The Royal Sportsman has changed beyond all recognition since Louis Naudi bought the 28-bedroom hotel in 1998.
Originally built as a coaching hotel in 1862, the property was owned by Trusthouse Forte and then Forte Hotels throughout the 1960s, 1970s and 1980s, before being taken over by a succession of owners who allowed it to fall into disrepair.
Naudi recalls the dilapidated state of the hotel upon moving in. "Beds were held up by books or bricks, headboards were screwed to the wall as they were not part of the beds, shower heads were broken and held together by Sellotape and remote TVs had no remote controls," he explains.
"I walked into the kitchen one morning to find the head chef cooking breakfast holding an umbrella above him. It transpired that if anyone in the room above took a shower, the water poured though the ceiling into the kitchen over the gas ring. It turned out that the bottom of the shower wall had disappeared and the handyman had stuffed the gap with cloth and newspapers!"
Naudi was not in a financial position to close the hotel for refurbishment, so took the decision to systematically and gradually work on the restoration of the hotel while it remained open.
In 1999, Naudi was awarded two grants totalling £70,000 from the then Welsh Tourist Board to help get the restoration under way. All other spending on the refurbishment - a total of £750,000 to date - has been paid for out of cash-flow with no additional borrowings.
Initially, the white exterior of the hotel was changed to burgundy and white, with new signage put in place to ensure that the building was clearly recognised as a hotel. Inside every room has been gradually stripped back to basics, redecorated and the furniture replaced. All work has been undertaken during the quieter trading months between November and February.

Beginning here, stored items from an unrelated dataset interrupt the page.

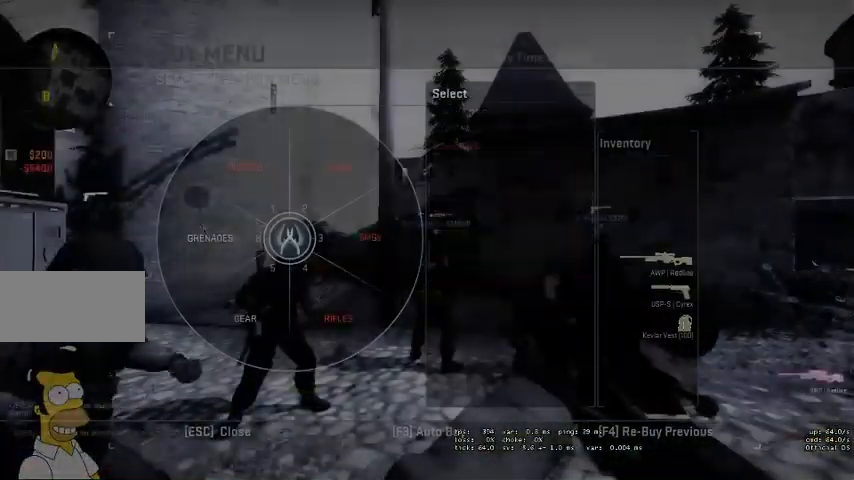
{"keys": [], "mouse": [], "events": []}
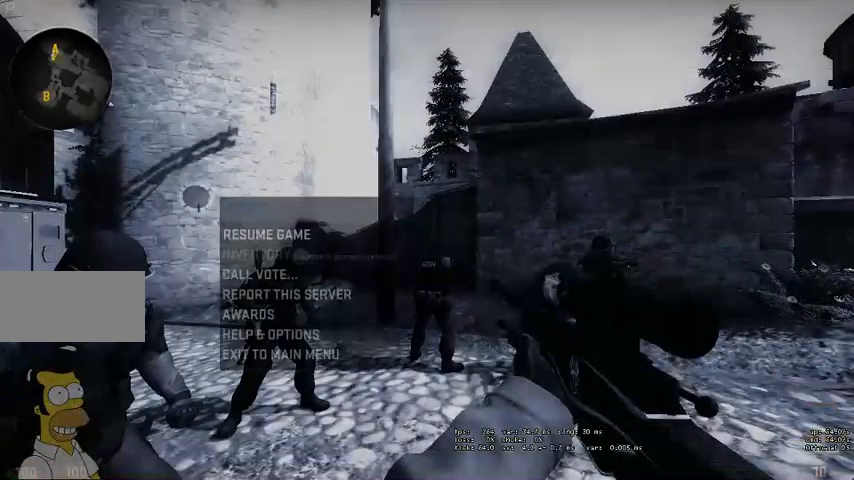
{"keys": ["w"], "mouse": [], "events": [[366, "w", "down"]]}
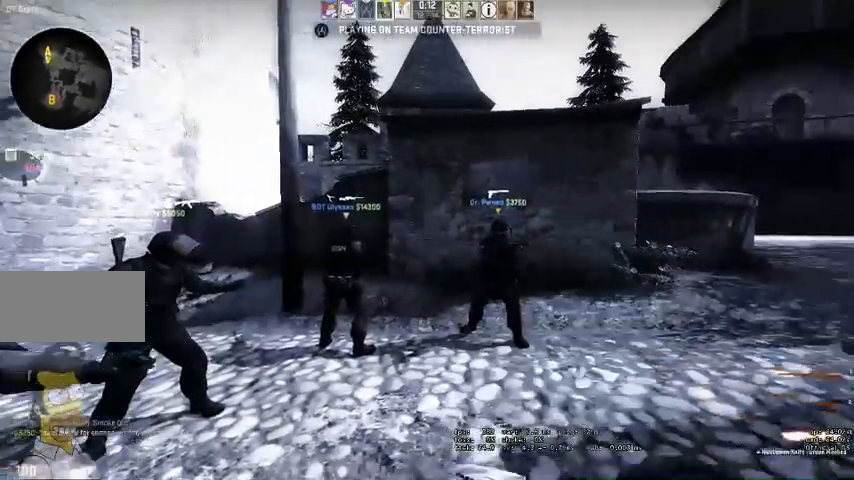
{"keys": ["w"], "mouse": [], "events": [[233, "q", "down"], [300, "q", "up"], [366, "q", "down"], [400, "q", "up"]]}
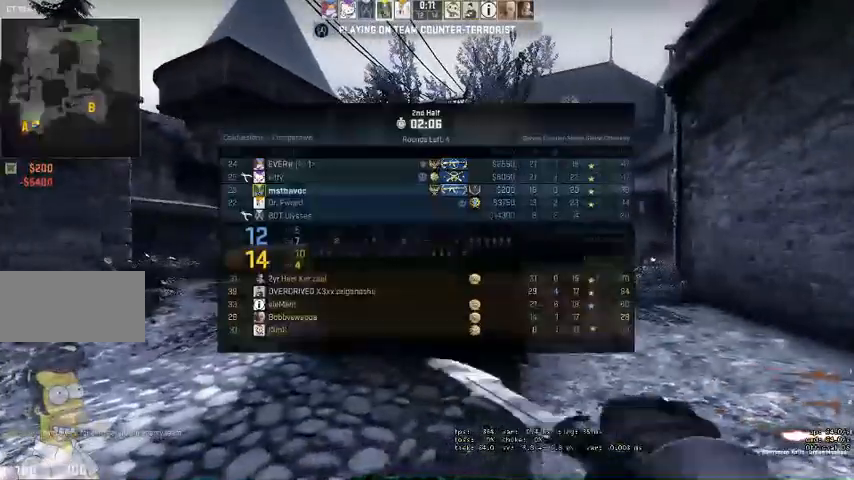
{"keys": ["w"], "mouse": [], "events": []}
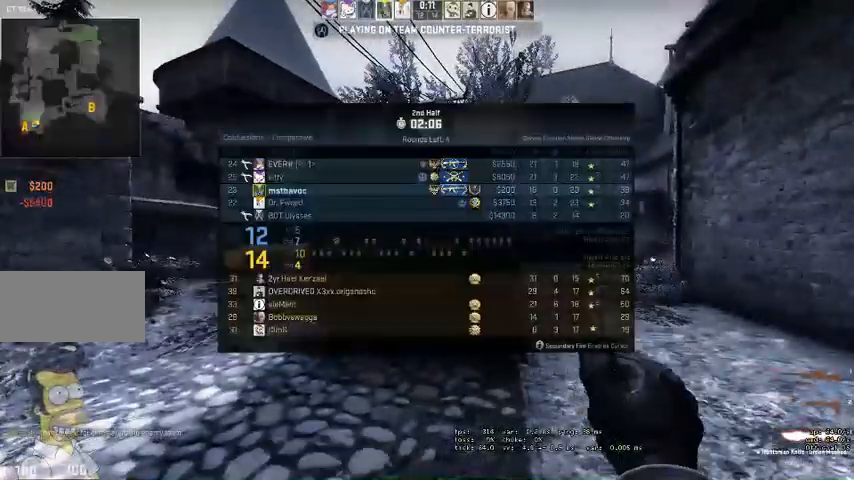
{"keys": ["w"], "mouse": [], "events": [[300, "q", "down"], [333, "q", "up"], [433, "q", "down"], [466, "q", "up"]]}
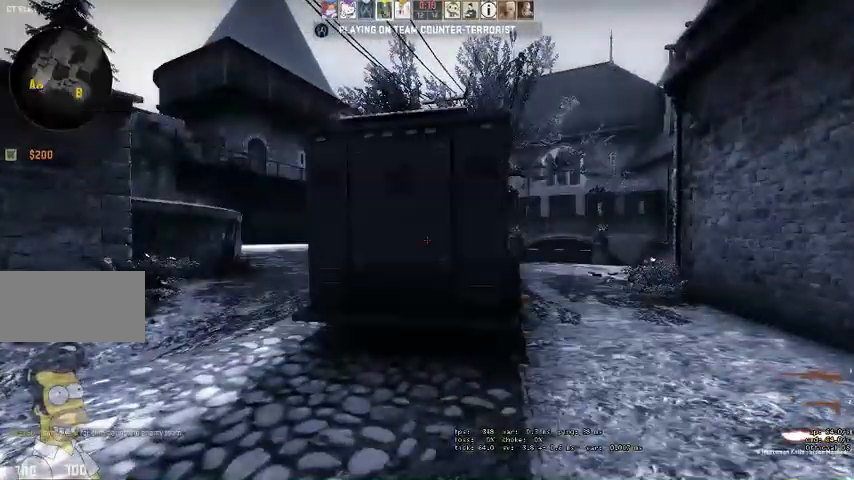
{"keys": ["w"], "mouse": [], "events": [[266, "q", "down"], [300, "q", "up"], [400, "q", "down"], [466, "q", "up"]]}
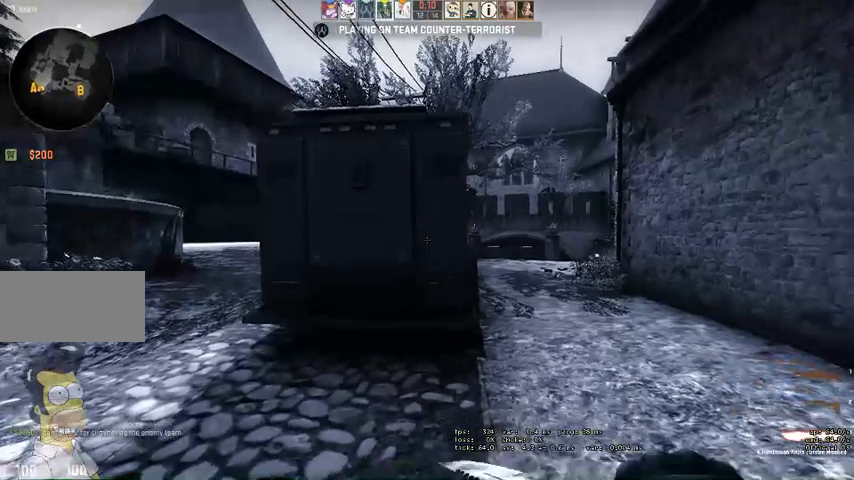
{"keys": ["q", "w"], "mouse": [], "events": [[300, "q", "down"], [366, "q", "up"], [433, "q", "down"]]}
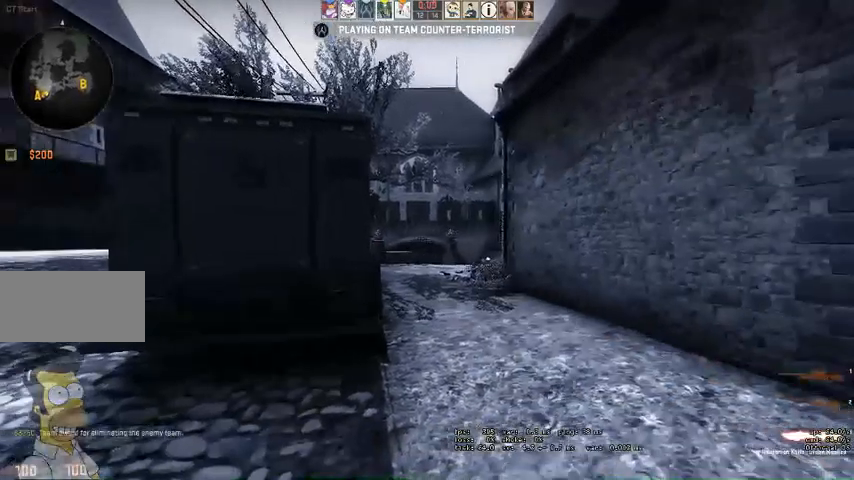
{"keys": ["w"], "mouse": [], "events": [[33, "q", "up"], [466, "q", "down"], [500, "q", "up"]]}
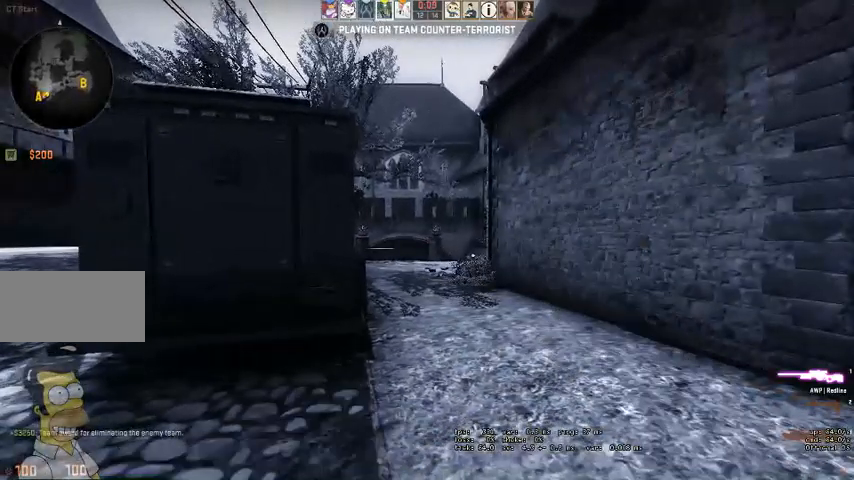
{"keys": ["w"], "mouse": [], "events": [[200, "q", "down"], [266, "q", "up"]]}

"The key design aim throughout has been to restore where possible and blend the original coaching inn features with comfort and modernisation," Naudi says. "For example, the original fireplaces in the bar and lounge were both restored and are now key features in the winter. I did not want the hotel to be a soulless place - it is a family hotel with warmth and I wanted customers to regard it as a home from home."
In the past year, the bar and dining room have been redecorated and by February 2010 all 28 bedrooms will have been redecorated.
Naudi strongly believes continual investment in the fabric of the hotel will give him a competitive advantage in the current recession. "Many hotels look tired through lack of investment, but the Royal Sportsman looks fresh and as a result will encourage guests to stay with us rather than another hotel."
Mentor, Peter Birnie, an independent consultant and chief hotel and restaurant inspector for the AA, agrees with Naudi's sentiments. "It is not easy when you are balancing budgets with the operational needs of the hotel, but Louis has got it right," he says.
"Repeat business is the lifeblood of hotels like the Royal Sportsman and in order to keep guests coming back, the hotel needs to be kept looking good and inviting. Louis constantly makes sure everything is up to scratch and does not allow any element of the hotel to look shabby. Even the car park - which so often can be a tatty and neglected area, is clean and tidy, which creates a good first impression."
Constant rain and gales in November kept tourists away from Porthmadog - and the Royal Sportsman - in November. Corporate trade was also down, resulting in turnover falling by 11% for the month. Turnover for the year overall is up on 2008, but business has been inconsistent over the past 12 months.
Investments in the hotel's refurbishment and additional staff are currently ongoing to ensure the hotel is in the best possible position to welcome guests in 2010.
Beyond the Royal Sportsman, the Naudis are heavily involved in charity work for the local community and have sponsored a Christmas fair for Freshfields Animal Rescue Centre by donating £2,000. Louis is also working on a plan to save and turn around the fortunes of the local cinemas. "I find challenges outside of work to be invigorating," he says.